Within the scope of the invention, can use the mixture of the distillation fraction of the mixture of the crude product that contains aromatic hydrocarbons of the reformed gasoline of selecting hydrogenation and other hydrogenation and/or these crude products in second process steps that extracts therein.
After extractive distillation and/or the liquid-liquid extraction, very advantageously from selective solvent, separate pure aromatics by distillation.
Below, only the present invention will be described in more detail according to the accompanying drawing that embodiment is described.For this purpose, Fig. 1 represents to implement the device of method of the present invention, and Fig. 2 represents following embodiment that is described in detail 1 and 2 graphic representation.

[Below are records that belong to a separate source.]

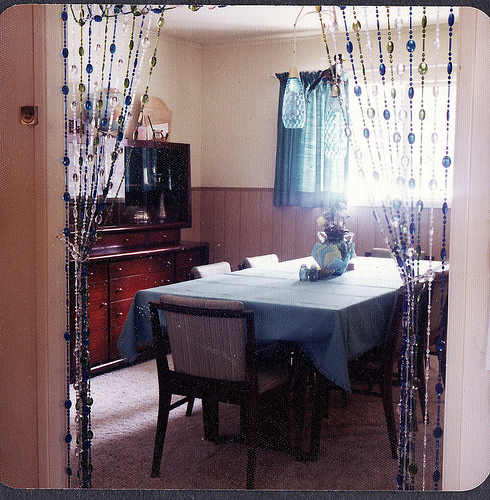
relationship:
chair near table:
[144, 304, 302, 482] [180, 237, 392, 416]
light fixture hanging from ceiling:
[256, 8, 325, 130] [110, 3, 469, 35]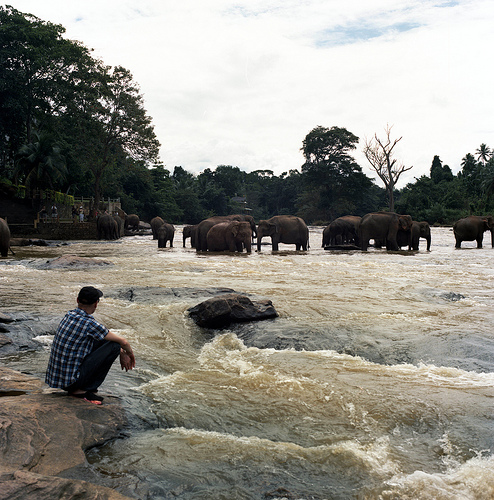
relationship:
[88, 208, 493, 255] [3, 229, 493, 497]
elephants in water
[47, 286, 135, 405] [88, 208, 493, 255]
man watching elephants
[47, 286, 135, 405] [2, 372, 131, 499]
man on a rock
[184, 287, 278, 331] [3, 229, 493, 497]
rock in water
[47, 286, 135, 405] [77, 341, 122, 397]
man wearing black pants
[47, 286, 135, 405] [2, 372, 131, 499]
man on a large rock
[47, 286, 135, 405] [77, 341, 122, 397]
man wears dark blue jeans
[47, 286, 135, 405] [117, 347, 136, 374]
man crosses hands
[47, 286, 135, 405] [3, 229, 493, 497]
man sits by water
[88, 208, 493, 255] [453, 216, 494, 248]
elephants are in a elephants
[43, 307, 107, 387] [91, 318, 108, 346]
shirt has short sleeves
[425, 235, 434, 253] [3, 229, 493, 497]
trunk in water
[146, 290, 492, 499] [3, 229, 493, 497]
rapids on water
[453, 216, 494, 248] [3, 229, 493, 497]
elephants in water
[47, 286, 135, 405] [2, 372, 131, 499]
man crouching on a rock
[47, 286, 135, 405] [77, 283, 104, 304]
man wears a cap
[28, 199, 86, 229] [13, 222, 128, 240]
people on a ledge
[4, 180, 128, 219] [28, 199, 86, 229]
fence behind people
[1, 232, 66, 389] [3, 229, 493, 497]
rocks in water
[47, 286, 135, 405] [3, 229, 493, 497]
man by water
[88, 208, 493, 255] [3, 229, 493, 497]
elephants stand in water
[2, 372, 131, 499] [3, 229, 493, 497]
rock by water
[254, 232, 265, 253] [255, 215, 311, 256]
trunk of an elephant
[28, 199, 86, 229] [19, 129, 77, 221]
people stand near tree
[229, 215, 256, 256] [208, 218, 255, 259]
head of an elephant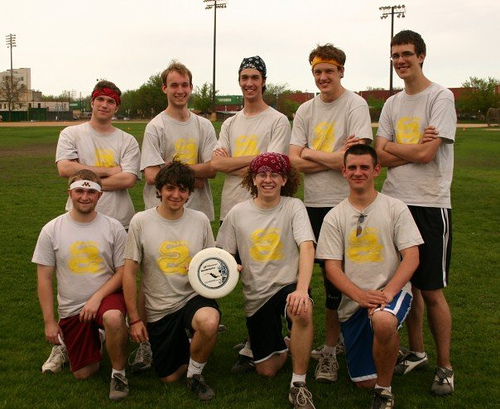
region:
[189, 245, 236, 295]
A white frisbee above the grass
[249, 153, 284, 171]
This man is wearing a red bandana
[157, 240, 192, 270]
A snake logo on the shirt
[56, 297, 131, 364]
This man is wearing red shorts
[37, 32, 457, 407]
A group of men posing for a camera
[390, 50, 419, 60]
The man is wearing glasses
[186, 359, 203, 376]
The man is wearing white socks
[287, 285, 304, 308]
The left hand of the man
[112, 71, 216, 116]
Trees behind the group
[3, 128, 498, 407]
A grassy field beneath the men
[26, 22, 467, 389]
a group of young men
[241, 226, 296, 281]
yellow writing on a shirt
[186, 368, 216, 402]
gray and black tennis shoe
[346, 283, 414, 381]
a pair of blue and white shorts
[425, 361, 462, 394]
a tan and white tennis shoe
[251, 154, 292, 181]
a red scarf on a head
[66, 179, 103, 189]
a white and red sweat band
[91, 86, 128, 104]
a red sweat band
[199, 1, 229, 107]
a metal light pole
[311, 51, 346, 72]
a yellow sweat band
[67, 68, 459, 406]
people posing to take photographs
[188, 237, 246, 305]
white color people holding frisbee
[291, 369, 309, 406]
a person wearing shoe and socks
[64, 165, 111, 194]
a person wearing hat on his head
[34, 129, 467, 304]
everyone are wearing whote color t-shirt with shorts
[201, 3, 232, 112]
electric post behind the people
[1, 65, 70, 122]
building near the lawn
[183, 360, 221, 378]
a person wearing white color socks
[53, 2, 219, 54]
sky with clouds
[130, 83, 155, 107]
trees and plants near the ground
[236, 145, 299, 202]
red bandana on curly hair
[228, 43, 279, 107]
black bandana on thin boy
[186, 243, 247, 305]
white frisbee with black markings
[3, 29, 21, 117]
tall light pole in background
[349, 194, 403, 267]
sunglasses hanging on shirt collar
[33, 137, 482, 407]
four boys kneeling in the grass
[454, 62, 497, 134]
short tree in background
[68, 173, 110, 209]
white sweatband with red letter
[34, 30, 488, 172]
four boys with arms crossed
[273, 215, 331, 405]
hand on knee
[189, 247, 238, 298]
A round white frisbee.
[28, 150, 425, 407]
A row of guys getting down on one knee.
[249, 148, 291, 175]
A red bandana.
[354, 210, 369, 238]
A pair of sunglasses.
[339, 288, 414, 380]
Blue sports shorts with white stripes down the sides.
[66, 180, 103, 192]
A white headband with a "M" on it.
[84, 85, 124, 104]
A red headband.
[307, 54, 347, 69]
A yellow bandana headband.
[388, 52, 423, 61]
A pair of glasses.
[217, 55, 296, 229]
A guy wearing a green bandana on his head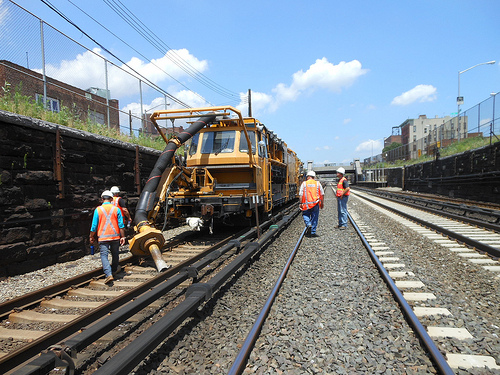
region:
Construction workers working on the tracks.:
[92, 168, 188, 293]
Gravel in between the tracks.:
[306, 243, 373, 348]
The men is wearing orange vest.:
[297, 168, 359, 231]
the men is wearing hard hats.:
[68, 170, 134, 274]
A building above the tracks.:
[17, 56, 155, 127]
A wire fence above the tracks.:
[23, 13, 168, 131]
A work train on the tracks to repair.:
[169, 91, 339, 218]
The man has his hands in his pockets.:
[328, 155, 355, 237]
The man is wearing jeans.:
[291, 199, 341, 240]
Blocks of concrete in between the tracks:
[388, 250, 458, 348]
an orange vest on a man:
[300, 180, 320, 211]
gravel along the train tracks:
[290, 205, 375, 371]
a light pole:
[455, 50, 490, 135]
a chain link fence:
[375, 90, 495, 170]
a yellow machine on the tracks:
[105, 107, 310, 298]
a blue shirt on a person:
[85, 202, 125, 232]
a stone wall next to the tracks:
[3, 106, 160, 263]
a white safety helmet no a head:
[334, 166, 348, 175]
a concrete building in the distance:
[380, 107, 469, 162]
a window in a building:
[28, 89, 66, 118]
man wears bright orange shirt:
[285, 177, 317, 216]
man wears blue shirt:
[95, 203, 128, 243]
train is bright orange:
[173, 74, 298, 231]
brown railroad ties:
[24, 238, 149, 353]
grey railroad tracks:
[49, 236, 226, 371]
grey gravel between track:
[223, 213, 389, 355]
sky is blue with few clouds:
[163, 1, 383, 193]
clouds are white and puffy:
[28, 32, 288, 110]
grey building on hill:
[370, 84, 490, 159]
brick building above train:
[2, 67, 148, 152]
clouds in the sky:
[288, 63, 376, 93]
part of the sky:
[370, 10, 462, 52]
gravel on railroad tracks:
[316, 249, 366, 349]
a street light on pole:
[455, 52, 497, 93]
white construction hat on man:
[333, 163, 350, 174]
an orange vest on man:
[305, 180, 319, 204]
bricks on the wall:
[11, 170, 57, 202]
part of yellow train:
[258, 130, 295, 175]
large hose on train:
[175, 118, 212, 135]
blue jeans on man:
[102, 252, 124, 267]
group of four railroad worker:
[82, 163, 364, 288]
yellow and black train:
[131, 104, 307, 224]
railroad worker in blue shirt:
[89, 189, 127, 290]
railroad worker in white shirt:
[296, 173, 328, 240]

Below, according to the device of enforcement method of the present invention shown in Figure 1 method of the present invention is illustrated.Fig. 1 represents to implement the device of method of the present invention, comprises hydrogenator 1 and extraction plant thereafter 2.Hydrogenation unit 1 has first feeding line 3 that reformed gasoline is provided.In this embodiment, the reformation cut of the fractionation of reformed gasoline distillation generation enters hydrogenator 1 by pipeline 3.Hydrogenator 1 has second feeding line 4 that hydrogen is provided.Within the scope of the invention, the hydrogen-rich gas that provides also is provided the hydrogen that is provided.Hydrogenator 1 also has a fixed bed of being made up of hydrogenation catalyst.In an embodiment, nickel or the palladium that preferably is loaded on the alumina supporter is used as catalyzer.Adjust the hydroconversion condition of selecting hydrogenation according to needed hydrogenation reaction and needed hydrogenation conversion, for example the temperature in the hydrogenator 1, pressure, hydrogen/hydrocarbon ratio and productivity and column volume.Gaseous fraction is left hydrogenator 1 by vent line 10.Select the product liquid selection hydrogenation and that contain aromatic hydrocarbons that hydrogenation obtains to leave reactor 1 with the gas of dissolved remnants still by connection line 5.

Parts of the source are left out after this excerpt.